Teams of reporters are cornering candidates in Iowa and New Hampshire, and pressing them to pay attention to issues that are often ignored.
There are over 56 million Americans with disabilities. Tens of millions more are caregivers or family members of people with disabilities. In fact, pretty much everyone is at most one degree of separation from someone who is disabled. This is a large population that has all hallmarks of a powerful political constituency. Its members are diverse, stretching across the population; they are aware of their rights; and they rely on government officials to enforce the ADA, fund programs like Social Security Disability Insurance (SSDI), and otherwise work to make American society more inclusive and accessible. Other well organized political groups, such as gun owners or the elderly, have long since found ways to push their issues into the national political dialogue, tapping wealthy donors and organizing interest groups like the NRA and AARP. Why not disabled Americans?
One issue, says Jennifer Laszlo Mizrahi, the CEO of RespectAbility, is the conventional wisdom that all people with disabilities are Democrats fixated on government spending. She told me, “Democrats take the group for granted, and Republicans don’t reach out to it,” even though her data says that disabled Americans are much more interested in opportunity than government benefits. That’s an approach that could easily bridge both sides of the aisle.

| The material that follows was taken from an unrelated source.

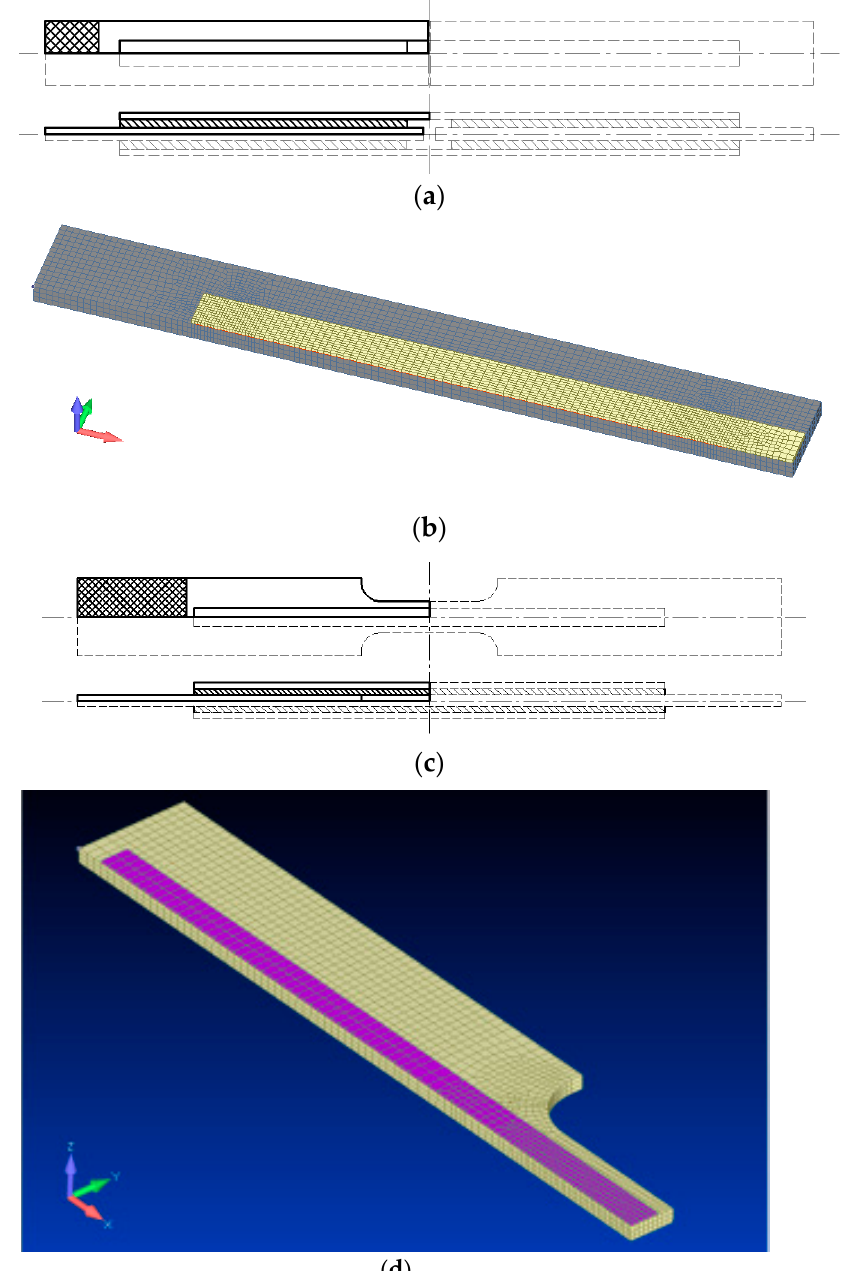
Figure 8. Parts of experimental specimens, used for calculation purposes, and their FEM models: ( a ) The design area of the specimen for the adhesive layer testing; ( b ) the FEM model of the design area of the specimen for the adhesive layer testing; ( c ) the design area of the strengthened specimen; ( d ) the FEM model of the design area of the strengthened specimen.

The complexities of disability culture, though, also come into play. Many disabled individuals reject the word disability, claiming only their specific diagnosis or dismissing language of impairment all together. Stigma forces many people with invisible disabilities to pass as typical if they can. Voting sites are not always fully accessible, depressing the percentages of disabled voters in any region. Disability-rights organizations tend to be focused on promoting and shaping specific policies, brilliant in their wonky advocacy, but perhaps less focused on broad political impact. Finally, it’s possible that the fact that disabled Americans come from all political parties, races, classes, religions, and regions makes it difficult to build political coalitions around electing specific candidates. And yet, disabled people have specific needs that the political process seems to be ignoring.
They are avowedly nonpartisan, but they are in Iowa and New Hampshire to shape the news, not just cover it.
As the presidential election cycle got underway in 2015, Mizrahi launched a new approach to make every candidate think about the issues most important to disabled Americans. Instead of forming a super-PAC or trying to influence specific candidates through donations, she found funding to hire a group of fellows and send them out into the field. Many of them are disabled. All of them are keenly aware of the major issues facing the community. They would act as journalists, writing reports under the editorial oversight from Communications Director Lauren Appelbaum. When possible, RespectAbility would obtain press credentials for fellows, getting them access to post-debate “spin rooms” and press conferences. Otherwise, the fellows would do what reporters have always done—log the miles, ask the questions, and report on the answers.